Computersimulation legt Details offen
Khmelevskyi und Steiner haben eine aufwändige Computersimulation entwickelt, mit der das Verhalten von Materialien auf atomarer Ebene analysiert werden kann. "Wir konnten dadurch die Ursache des Invar-Effekts besser verstehen", berichtet Khmelevskyi. "Es liegt daran, dass bestimmte Elektronen bei steigender Temperatur ihren Zustand ändern."
Erst die Wiener Computersimulation ermöglicht es, die Vorgänge so genau zu verstehen, dass Vorhersagen für andere Materialien möglich sind: "Zum ersten Mal steht eine Theorie zur Verfügung, die konkrete Vorhersagen für die Entwicklung neuer Materialien mit verschwindender Wärmeausdehnung machen kann", freut sich Khmelevskyi.
Pyrochlor-Magnet ist der praktische Beweis
Für den Beweis der Theorie in der Praxis haben die Wiener mit Xianran Xing und Yili Cao von der Technischen Universität Peking zusammengearbeitet. Nun wurde das Ergebnis dieser Kooperation präsentiert: der Pyrochlor-Magnet. Sein Temperaturverhalten liegt daran, dass die Legierung nicht perfekt ausbalanciert ist, sondern die Verteilung der verschiedenen Bestandteile heterogen ist. Manche Bereiche enthalten etwas mehr Kobalt als andere. Die Teilbereiche reagieren unterschiedlich auf Temperaturänderungen. Durch genaues Ausbalancieren der Materialzusammensetzung im Labor kann die temperaturbedingte Ausdehnung auf fast genau null reduziert werden.
Khmelevskyi und Steiner haben ihre Erkenntnisse Ende 2023 im Journal of Physical Chemistry, C 128/1, veröffentlicht: Predictive Theory of Anomalous Volume Magnetostriction in Fe–Ni Alloys: Bond Repopulation Mechanism of the Invar Effect. Ein Jahr darauf folgte in der National Science Review, nwae462, die Veröffentlichung der Ergebnisse der chinesischen Experimente durch Sun et al: Local chemical heterogeneity enabled superior zero thermal expansion in nonstoichiometric pyrochlore magnets.

==*==

### ARBEITSAUFTRAG
Gib aus dem Text über den Invar-Effekt den Abschnitt wörtlich wieder, der mit „Erst die Wiener“ beginnt und bis einschließlich „freut sich Khmelevskyi.“ reicht. Die Einträge haben keinen Bezug zum Text über den Invar-Effekt.

### DATENTEIL

==*==

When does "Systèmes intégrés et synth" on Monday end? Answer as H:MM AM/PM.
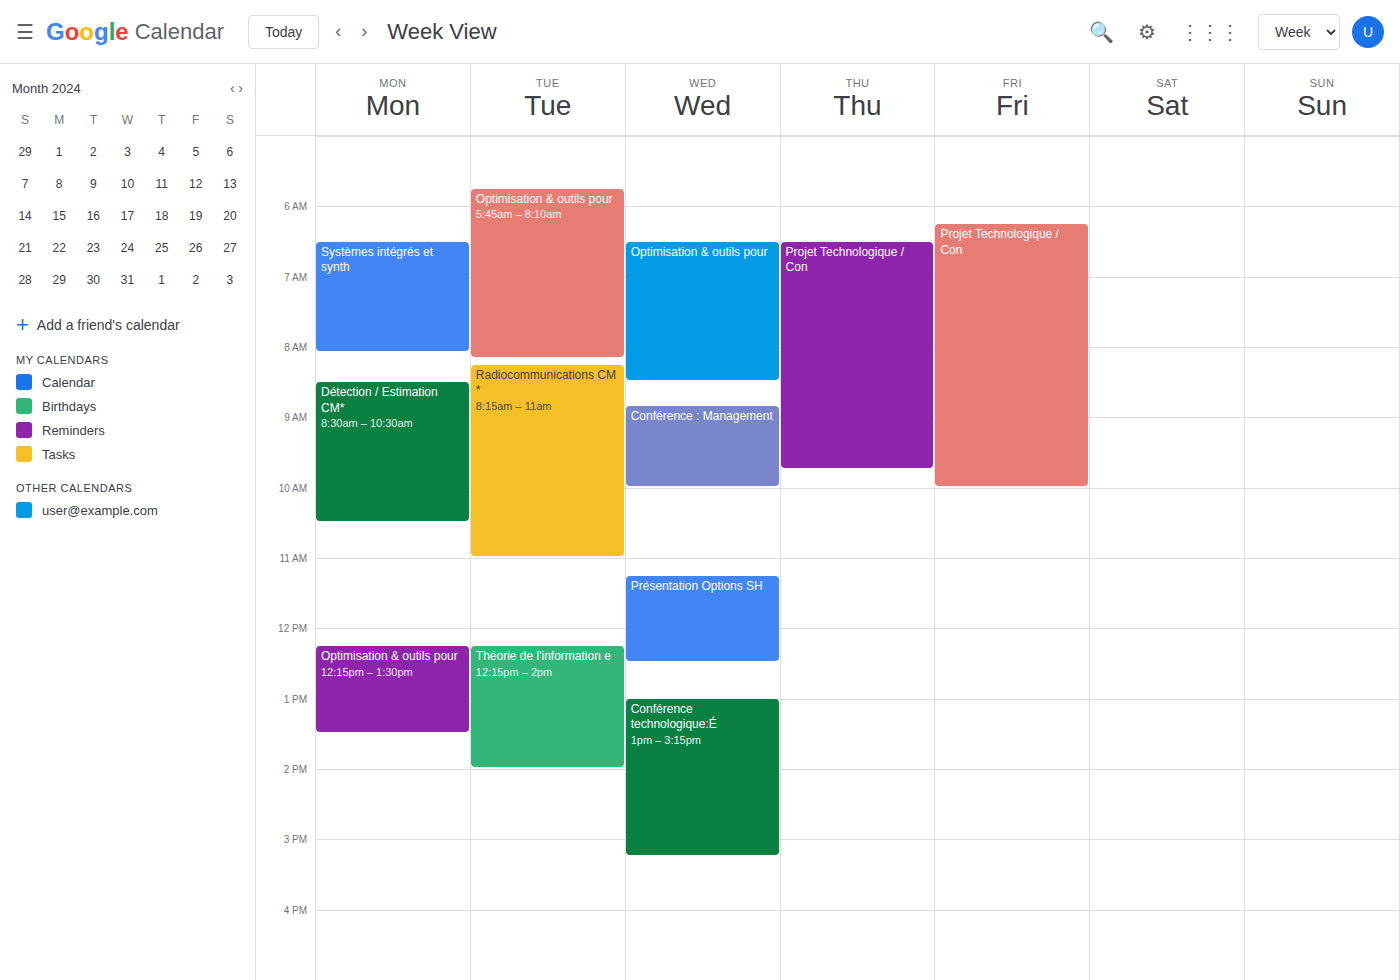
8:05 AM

==*==

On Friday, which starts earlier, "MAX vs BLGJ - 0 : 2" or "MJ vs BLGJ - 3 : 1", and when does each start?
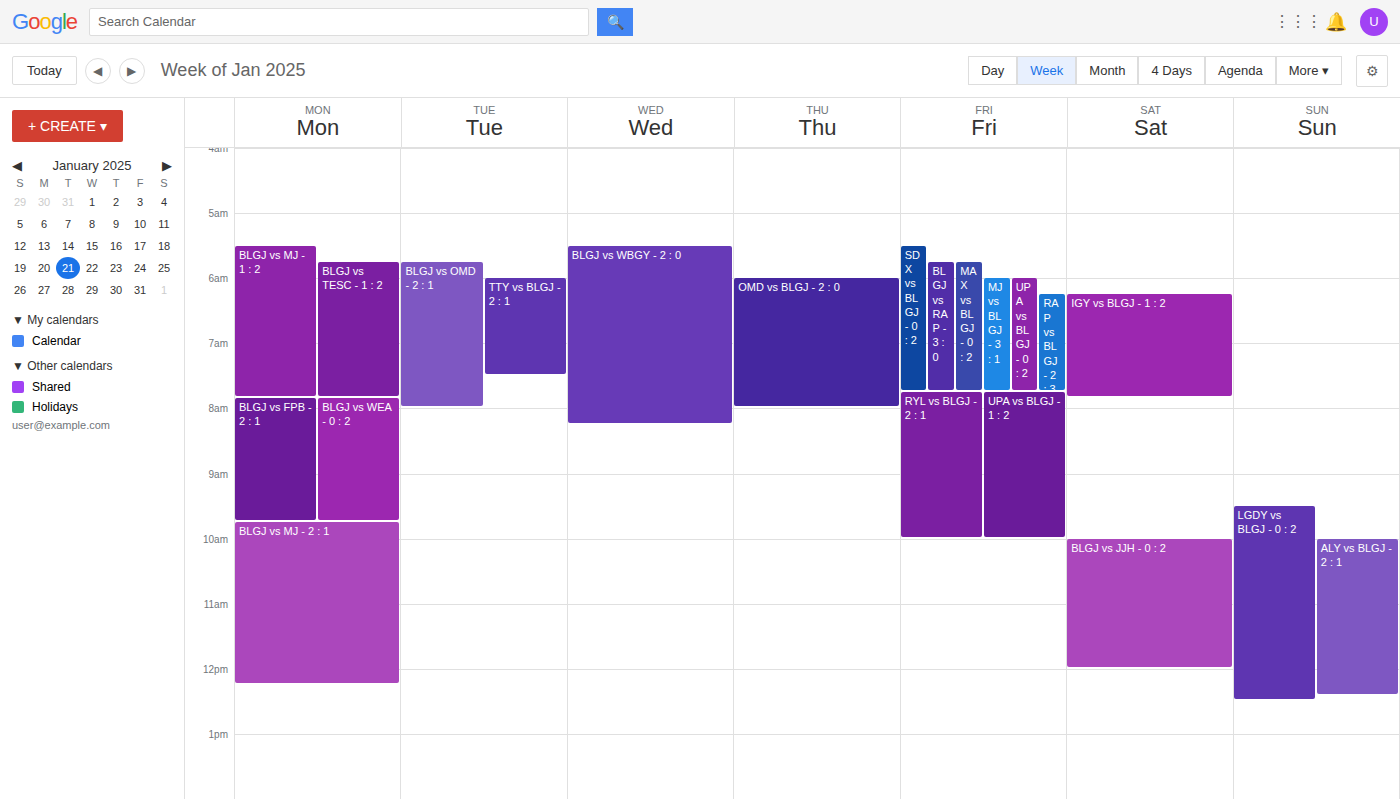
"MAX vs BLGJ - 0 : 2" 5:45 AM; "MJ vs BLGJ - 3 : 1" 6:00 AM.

==*==

### ÜBUNGSERGEBNIS
Erst die Wiener Computersimulation ermöglicht es, die Vorgänge so genau zu verstehen, dass Vorhersagen für andere Materialien möglich sind: "Zum ersten Mal steht eine Theorie zur Verfügung, die konkrete Vorhersagen für die Entwicklung neuer Materialien mit verschwindender Wärmeausdehnung machen kann", freut sich Khmelevskyi.